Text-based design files
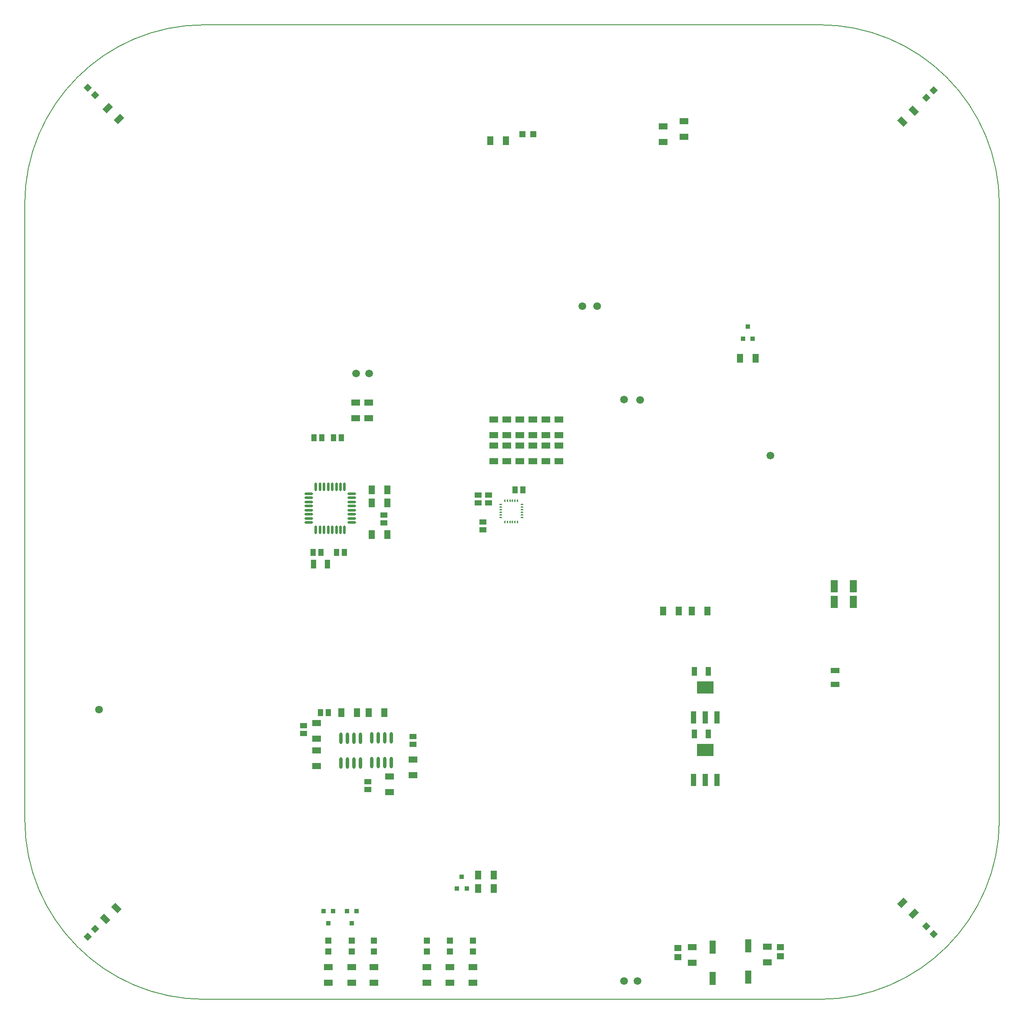
<source format=gtp>
%FSLAX23Y23*%
%MOIN*%
G70*
G01*
G75*
G04 Layer_Color=8421504*
%ADD10C,0.008*%
%ADD11C,0.059*%
%ADD12R,0.035X0.037*%
%ADD13R,0.035X0.037*%
%ADD14R,0.045X0.069*%
%ADD15R,0.055X0.047*%
%ADD16R,0.055X0.043*%
%ADD17O,0.024X0.087*%
%ADD18R,0.039X0.094*%
%ADD19R,0.130X0.094*%
%ADD20O,0.065X0.022*%
%ADD21O,0.022X0.065*%
%ADD22R,0.043X0.055*%
%ADD23R,0.043X0.067*%
%ADD24R,0.067X0.043*%
%ADD25R,0.050X0.100*%
%ADD26R,0.057X0.094*%
%ADD27R,0.069X0.045*%
G04:AMPARAMS|DCode=28|XSize=69mil|YSize=45mil|CornerRadius=0mil|HoleSize=0mil|Usage=FLASHONLY|Rotation=225.000|XOffset=0mil|YOffset=0mil|HoleType=Round|Shape=Rectangle|*
%AMROTATEDRECTD28*
4,1,4,0.008,0.040,0.040,0.008,-0.008,-0.040,-0.040,-0.008,0.008,0.040,0.0*
%
%ADD28ROTATEDRECTD28*%

G04:AMPARAMS|DCode=29|XSize=69mil|YSize=45mil|CornerRadius=0mil|HoleSize=0mil|Usage=FLASHONLY|Rotation=315.000|XOffset=0mil|YOffset=0mil|HoleType=Round|Shape=Rectangle|*
%AMROTATEDRECTD29*
4,1,4,-0.040,0.008,-0.008,0.040,0.040,-0.008,0.008,-0.040,-0.040,0.008,0.0*
%
%ADD29ROTATEDRECTD29*%

%ADD30R,0.047X0.047*%
%ADD31R,0.047X0.047*%
G04:AMPARAMS|DCode=32|XSize=47mil|YSize=47mil|CornerRadius=0mil|HoleSize=0mil|Usage=FLASHONLY|Rotation=225.000|XOffset=0mil|YOffset=0mil|HoleType=Round|Shape=Rectangle|*
%AMROTATEDRECTD32*
4,1,4,0.000,0.033,0.033,0.000,0.000,-0.033,-0.033,0.000,0.000,0.033,0.0*
%
%ADD32ROTATEDRECTD32*%

G04:AMPARAMS|DCode=33|XSize=47mil|YSize=47mil|CornerRadius=0mil|HoleSize=0mil|Usage=FLASHONLY|Rotation=315.000|XOffset=0mil|YOffset=0mil|HoleType=Round|Shape=Rectangle|*
%AMROTATEDRECTD33*
4,1,4,-0.033,0.000,0.000,0.033,0.033,0.000,0.000,-0.033,-0.033,0.000,0.0*
%
%ADD33ROTATEDRECTD33*%

%ADD34O,0.022X0.010*%
%ADD35O,0.010X0.022*%
%ADD36C,0.010*%
%ADD37C,0.012*%
%ADD38C,0.009*%
%ADD39C,0.020*%
%ADD40C,0.030*%
%ADD41C,0.005*%
%ADD42R,0.047X0.047*%
%ADD43C,0.047*%
%ADD44C,0.060*%
%ADD45C,0.063*%
%ADD46R,0.060X0.060*%
%ADD47R,0.059X0.059*%
%ADD48R,0.059X0.059*%
%ADD49C,0.051*%
%ADD50C,0.039*%
%ADD51R,0.047X0.047*%
%ADD52O,0.100X0.050*%
%ADD53R,0.100X0.050*%
%ADD54C,0.031*%
%ADD55C,0.024*%
%ADD56C,0.026*%
%ADD57C,0.004*%
%ADD58C,0.010*%
%ADD59C,0.008*%
%ADD60C,0.024*%
%ADD61C,0.016*%
%ADD62C,0.001*%
%ADD63C,0.020*%
%ADD64C,0.006*%
D11*
X860Y-3600D02*
D03*
X965D02*
D03*
X-3170Y-1515D02*
D03*
X860Y865D02*
D03*
X985Y860D02*
D03*
X-1095Y1065D02*
D03*
X-1195D02*
D03*
X1985Y435D02*
D03*
X540Y1580D02*
D03*
X655D02*
D03*
D12*
X-422Y-2891D02*
D03*
X-385Y-2799D02*
D03*
X-1410Y-3156D02*
D03*
X-1373Y-3064D02*
D03*
X-1230Y-3156D02*
D03*
X-1193Y-3064D02*
D03*
X1811Y1424D02*
D03*
X1774Y1332D02*
D03*
D13*
X-348Y-2891D02*
D03*
X-1447Y-3064D02*
D03*
X-1267D02*
D03*
X1848Y1332D02*
D03*
D14*
X-140Y-2785D02*
D03*
X-260D02*
D03*
X1380Y-760D02*
D03*
X1500D02*
D03*
X1160D02*
D03*
X1280D02*
D03*
X-48Y2851D02*
D03*
X-168D02*
D03*
X-1099Y-1540D02*
D03*
X-979D02*
D03*
X-1309D02*
D03*
X-1189D02*
D03*
X-1075Y-174D02*
D03*
X-955D02*
D03*
X-1075Y70D02*
D03*
X-955D02*
D03*
Y170D02*
D03*
X-1075D02*
D03*
X1871Y1181D02*
D03*
X1751D02*
D03*
X-140Y-2890D02*
D03*
X-260D02*
D03*
D15*
X2060Y-3340D02*
D03*
Y-3410D02*
D03*
X1275Y-3345D02*
D03*
Y-3415D02*
D03*
D16*
X-260Y130D02*
D03*
Y70D02*
D03*
X-180Y130D02*
D03*
Y70D02*
D03*
X-1599Y-1641D02*
D03*
Y-1700D02*
D03*
X-222Y-135D02*
D03*
Y-75D02*
D03*
X-759Y-1782D02*
D03*
Y-1722D02*
D03*
X-1106Y-2069D02*
D03*
Y-2129D02*
D03*
X-983Y-24D02*
D03*
Y-84D02*
D03*
D17*
X-926Y-1734D02*
D03*
X-976D02*
D03*
X-1026D02*
D03*
X-1076D02*
D03*
X-926Y-1923D02*
D03*
X-976D02*
D03*
X-1026D02*
D03*
X-1076D02*
D03*
X-1164Y-1736D02*
D03*
X-1214D02*
D03*
X-1264D02*
D03*
X-1314D02*
D03*
X-1164Y-1925D02*
D03*
X-1214D02*
D03*
X-1264D02*
D03*
X-1314D02*
D03*
D18*
X1393Y-1576D02*
D03*
X1483D02*
D03*
X1574D02*
D03*
X1393Y-2056D02*
D03*
X1483D02*
D03*
X1574D02*
D03*
D19*
X1483Y-1347D02*
D03*
Y-1827D02*
D03*
D20*
X-1230Y140D02*
D03*
Y109D02*
D03*
Y77D02*
D03*
Y46D02*
D03*
Y14D02*
D03*
Y-17D02*
D03*
Y-49D02*
D03*
Y-80D02*
D03*
X-1560D02*
D03*
Y-49D02*
D03*
Y-17D02*
D03*
Y14D02*
D03*
Y46D02*
D03*
Y77D02*
D03*
Y109D02*
D03*
Y140D02*
D03*
D21*
X-1285Y-135D02*
D03*
X-1316D02*
D03*
X-1348D02*
D03*
X-1379D02*
D03*
X-1411D02*
D03*
X-1442D02*
D03*
X-1474D02*
D03*
X-1505D02*
D03*
Y195D02*
D03*
X-1474D02*
D03*
X-1442D02*
D03*
X-1411D02*
D03*
X-1379D02*
D03*
X-1348D02*
D03*
X-1316D02*
D03*
X-1285D02*
D03*
D22*
X85Y170D02*
D03*
X25D02*
D03*
X-1345Y-310D02*
D03*
X-1285D02*
D03*
X-1465D02*
D03*
X-1525D02*
D03*
X-1310Y570D02*
D03*
X-1370D02*
D03*
X-1520D02*
D03*
X-1460D02*
D03*
X-1470Y-1540D02*
D03*
X-1410D02*
D03*
D23*
X1400Y-1702D02*
D03*
X1506D02*
D03*
X1400Y-1222D02*
D03*
X1506D02*
D03*
X-1417Y-400D02*
D03*
X-1523D02*
D03*
D24*
X2480Y-1323D02*
D03*
Y-1217D02*
D03*
D25*
X1815Y-3571D02*
D03*
Y-3330D02*
D03*
X1540Y-3579D02*
D03*
Y-3339D02*
D03*
D26*
X2620Y-690D02*
D03*
Y-570D02*
D03*
X2475Y-690D02*
D03*
Y-570D02*
D03*
D27*
X-300Y-3494D02*
D03*
Y-3614D02*
D03*
X-1100Y720D02*
D03*
Y840D02*
D03*
X-1200Y720D02*
D03*
Y840D02*
D03*
X-759Y-2020D02*
D03*
Y-1900D02*
D03*
X-1230Y-3493D02*
D03*
Y-3613D02*
D03*
X-1499Y-1740D02*
D03*
Y-1620D02*
D03*
Y-1951D02*
D03*
Y-1830D02*
D03*
X-939Y-2030D02*
D03*
Y-2150D02*
D03*
X1320Y2880D02*
D03*
Y3000D02*
D03*
X1160Y2840D02*
D03*
Y2960D02*
D03*
X-1061Y-3613D02*
D03*
Y-3493D02*
D03*
X-1410Y-3493D02*
D03*
Y-3613D02*
D03*
X1385Y-3340D02*
D03*
Y-3460D02*
D03*
X1960Y-3335D02*
D03*
Y-3455D02*
D03*
X-476Y-3614D02*
D03*
Y-3494D02*
D03*
X-652Y-3614D02*
D03*
Y-3494D02*
D03*
X360Y510D02*
D03*
Y390D02*
D03*
Y710D02*
D03*
Y590D02*
D03*
X260Y510D02*
D03*
Y390D02*
D03*
Y710D02*
D03*
Y590D02*
D03*
X160Y510D02*
D03*
Y390D02*
D03*
Y710D02*
D03*
Y590D02*
D03*
X60Y510D02*
D03*
Y390D02*
D03*
Y710D02*
D03*
Y590D02*
D03*
X-40Y510D02*
D03*
Y390D02*
D03*
Y710D02*
D03*
Y590D02*
D03*
X-140Y510D02*
D03*
Y390D02*
D03*
Y710D02*
D03*
Y590D02*
D03*
D28*
X-3102Y3102D02*
D03*
X-3018Y3018D02*
D03*
X3082Y-3082D02*
D03*
X2998Y-2998D02*
D03*
D29*
X-3122Y-3122D02*
D03*
X-3038Y-3038D02*
D03*
X3082Y3082D02*
D03*
X2998Y2998D02*
D03*
D30*
X-300Y-3374D02*
D03*
Y-3291D02*
D03*
X-1230Y-3290D02*
D03*
Y-3373D02*
D03*
X-1410D02*
D03*
Y-3290D02*
D03*
X-1061Y-3373D02*
D03*
Y-3290D02*
D03*
X-653Y-3374D02*
D03*
Y-3291D02*
D03*
X-476Y-3374D02*
D03*
Y-3291D02*
D03*
D31*
X163Y2900D02*
D03*
X80D02*
D03*
D32*
X-3200Y-3200D02*
D03*
X-3258Y-3258D02*
D03*
X3180Y3180D02*
D03*
X3238Y3238D02*
D03*
D33*
X3180Y-3180D02*
D03*
X3238Y-3238D02*
D03*
X-3200Y3200D02*
D03*
X-3258Y3258D02*
D03*
D34*
X-86Y56D02*
D03*
Y36D02*
D03*
Y17D02*
D03*
Y-3D02*
D03*
Y-23D02*
D03*
Y-43D02*
D03*
X77D02*
D03*
Y-23D02*
D03*
Y-3D02*
D03*
Y17D02*
D03*
Y36D02*
D03*
Y56D02*
D03*
D35*
X-54Y-75D02*
D03*
X-34D02*
D03*
X-14D02*
D03*
X5D02*
D03*
X25D02*
D03*
X45D02*
D03*
Y88D02*
D03*
X25D02*
D03*
X5D02*
D03*
X-14D02*
D03*
X-34D02*
D03*
X-54D02*
D03*
D41*
X2363Y-3740D02*
G03*
X3741Y-2362I0J1378D01*
G01*
X-3739D02*
G03*
X-2362Y-3740I1378J0D01*
G01*
Y3740D02*
G03*
X-3739Y2362I0J-1378D01*
G01*
X3741D02*
G03*
X2363Y3740I-1378J0D01*
G01*
X-2362Y-3740D02*
X2363D01*
X-3739Y-2362D02*
Y2362D01*
X-2362Y3740D02*
X2363D01*
X3741Y-2362D02*
Y2362D01*
M02*

</source>
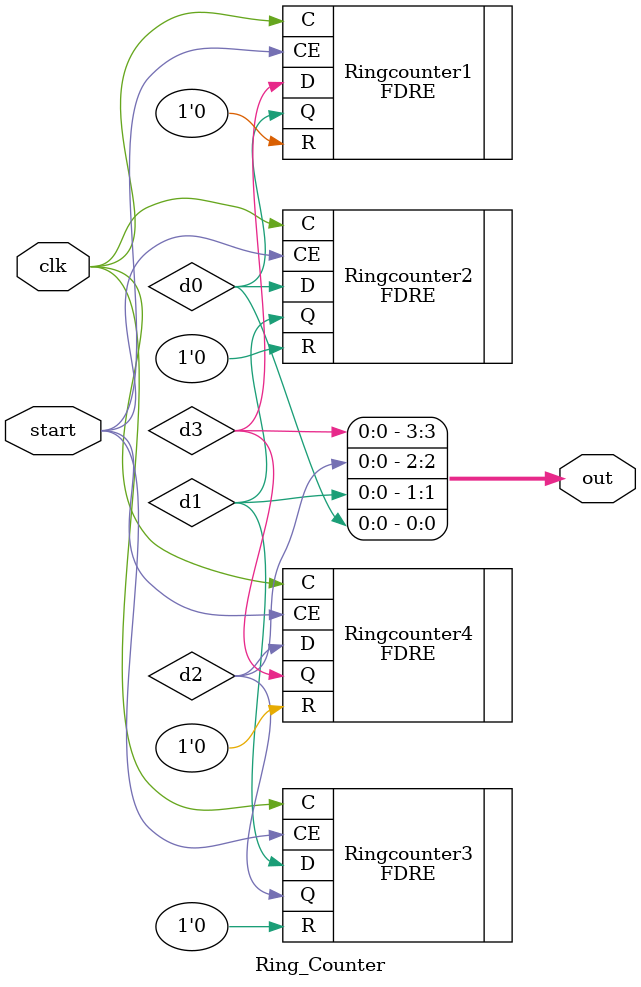
<source format=v>
`timescale 1ns / 1ps


module Ring_Counter(
    input start, clk, 
    output [3:0] out
    );
    
    //wire [1:0] Q;  // comment this line if you want Q as an output
    wire d0,d1,d2,d3;
    
    FDRE #(.INIT(1'b1)) Ringcounter1 (.C(clk), .R(1'b0), .CE(start), .D(d3), .Q(d0));
    FDRE #(.INIT(1'b0)) Ringcounter2 (.C(clk), .R(1'b0), .CE(start), .D(d0), .Q(d1));
    FDRE #(.INIT(1'b0)) Ringcounter3 (.C(clk), .R(1'b0), .CE(start), .D(d1), .Q(d2));
    FDRE #(.INIT(1'b0)) Ringcounter4 (.C(clk), .R(1'b0), .CE(start), .D(d2), .Q(d3));
    
    assign out = {d3, d2, d1, d0};

endmodule

</source>
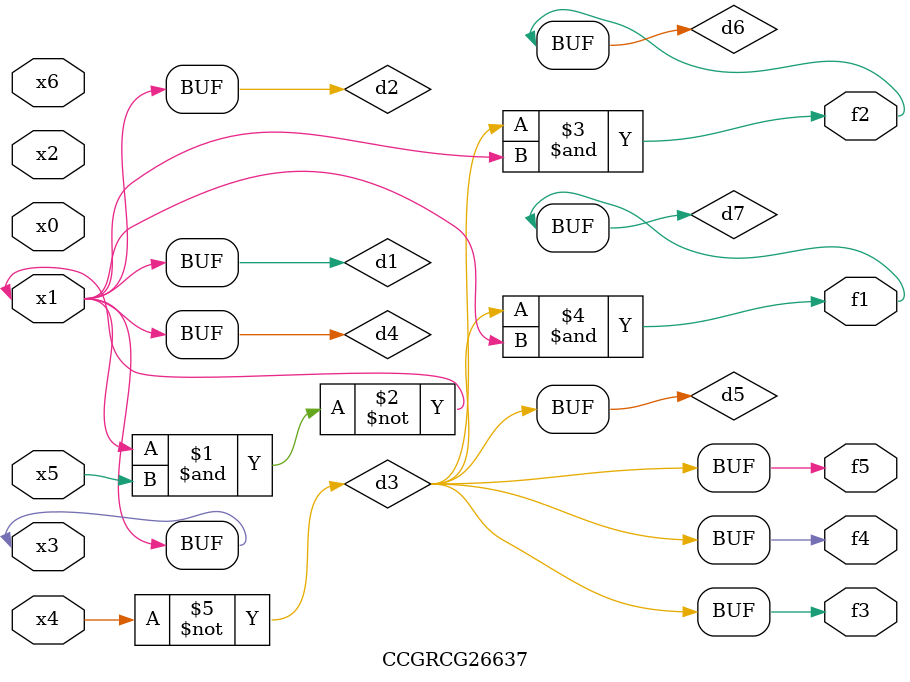
<source format=v>
module CCGRCG26637(
	input x0, x1, x2, x3, x4, x5, x6,
	output f1, f2, f3, f4, f5
);

	wire d1, d2, d3, d4, d5, d6, d7;

	buf (d1, x1, x3);
	nand (d2, x1, x5);
	not (d3, x4);
	buf (d4, d1, d2);
	buf (d5, d3);
	and (d6, d3, d4);
	and (d7, d3, d4);
	assign f1 = d7;
	assign f2 = d6;
	assign f3 = d5;
	assign f4 = d5;
	assign f5 = d5;
endmodule

</source>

DIRECTIONS FOR THIS TASK: If a line above holds the string "XOffset", copy it out.

RESULT OF THE EXERCISE:
G04:AMPARAMS|DCode=28|XSize=69mil|YSize=45mil|CornerRadius=0mil|HoleSize=0mil|Usage=FLASHONLY|Rotation=225.000|XOffset=0mil|YOffset=0mil|HoleType=Round|Shape=Rectangle|*
G04:AMPARAMS|DCode=29|XSize=69mil|YSize=45mil|CornerRadius=0mil|HoleSize=0mil|Usage=FLASHONLY|Rotation=315.000|XOffset=0mil|YOffset=0mil|HoleType=Round|Shape=Rectangle|*
G04:AMPARAMS|DCode=32|XSize=47mil|YSize=47mil|CornerRadius=0mil|HoleSize=0mil|Usage=FLASHONLY|Rotation=225.000|XOffset=0mil|YOffset=0mil|HoleType=Round|Shape=Rectangle|*
G04:AMPARAMS|DCode=33|XSize=47mil|YSize=47mil|CornerRadius=0mil|HoleSize=0mil|Usage=FLASHONLY|Rotation=315.000|XOffset=0mil|YOffset=0mil|HoleType=Round|Shape=Rectangle|*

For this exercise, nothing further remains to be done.